The dark Cronje still waited reflective in the hotel garden. Across the veld streamed the lines of infantry, the poor fellows eager, after seven miles of that upland air, for the breakfast which had been promised them. It was a quarter to seven when our patrols of Lancers were fired upon. There were Boers, then, between them and their meal! The artillery was ordered up, the Guards were sent forward on the right, the 9th Brigade under Pole-Carew on the left, including the newly arrived Argyll and Sutherland Highlanders. They swept onwards into the fatal fire zone – and then, and only then, there blazed out upon them four miles of rifles, cannon, and machine guns, and they realised, from general to private, that they had walked unwittingly into the fiercest battle yet fought in the war.
Before the position was understood the Guards were within seven hundred yards of the Boer trenches, and the other troops about nine hundred, on the side of a very gentle slope which made it most difficult to find any cover. In front of them lay a serene landscape, the river, the houses, the hotel, no movement of men, no smoke – everything peaceful and deserted save for an occasional quick flash and sparkle of flame. But the noise was horrible and appalling. Men whose nerves had been steeled to the crash of the big guns, or the monotonous roar of Maxims and the rattle of Mauser fire, found a new terror in the malignant 'ploop-plooping' of the automatic quick-firer. The Maxim of the Scots Guards was caught in the hell-blizzard from this thing – each shell no bigger than a large walnut, but flying in strings of a score – and men and gun were destroyed in an instant. As to the rifle bullets the air was humming and throbbing with them, and the sand was mottled like a pond in a shower. To advance was impossible, to retire was hateful. The men fell upon their faces and huddled close to the earth, too happy if some friendly ant-heap gave them a precarious shelter. And always, tier above tier, the lines of rifle fire rippled and palpitated in front of them. The infantry fired also, and fired, and fired – but what was there to fire at? An occasional eye and hand over the edge of a trench or behind a stone is no mark at seven hundred yards. It would be instructive to know how many British bullets found a billet that day.

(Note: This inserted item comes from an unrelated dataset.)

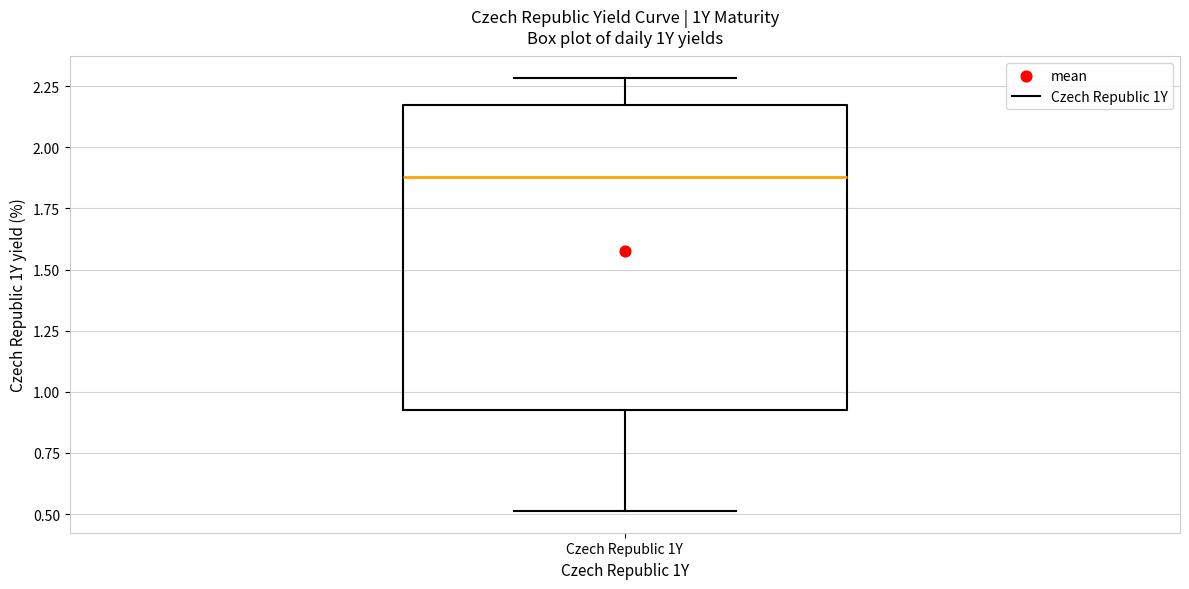

Transcribe this box plot: give where the median line is, the range the box spans, and where the two whiskers end, as read against the y-axis. The values are not printed on the chart, so give them approximately, as read against the axis.

median 1.90, box 0.95 to 2.15, whiskers 0.50 to 2.30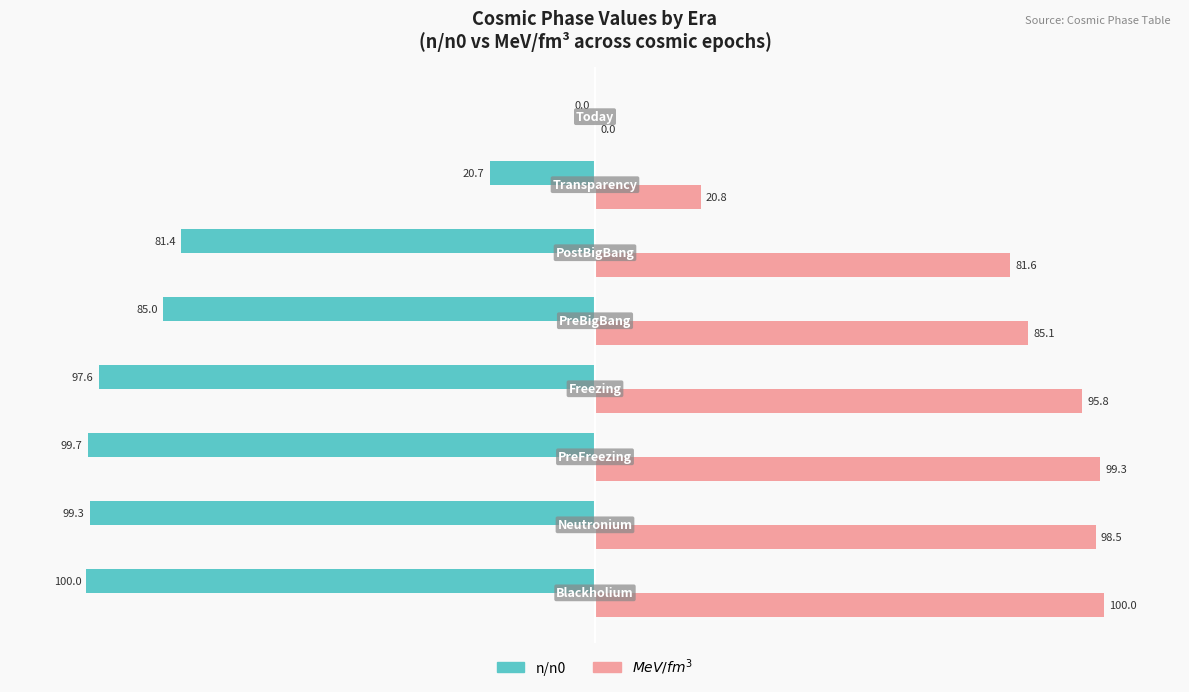

What is the maximum value shown in the chart?

100.0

The cavalry was useless, the infantry was powerless – there only remained the guns. When any arm is helpless and harried it always casts an imploring eye upon the guns, and rarely indeed is it that the gallant guns do not respond. Now the 75th and 18th Field Batteries came rattling and dashing to the front, and unlimbered at one thousand yards. The naval guns were working at four thousand, but the two combined were insufficient to master the fire of the pieces of large calibre which were opposed to them. Lord Methuen must have prayed for guns as Wellington did for night, and never was a prayer answered more dramatically. A strange battery came lurching up from the British rear, unheralded, unknown, the weary gasping horses panting at the traces, the men, caked with sweat and dirt, urging them on into a last spasmodic trot. The bodies of horses which had died of pure fatigue marked their course, the sergeants' horses tugged in the gun-teams, and the sergeants staggered along by the limbers. It was the 62nd Field Battery, which had marched thirty-two miles in eight hours, and now, hearing the crash of battle in front of them, had with one last desperate effort thrown itself into the firing line. Great credit is due to Major Granet and his men. Not even those gallant German batteries who saved the
1
Later information makes it certain that the cavalry did report the presence of the enemy to Lord Methuen.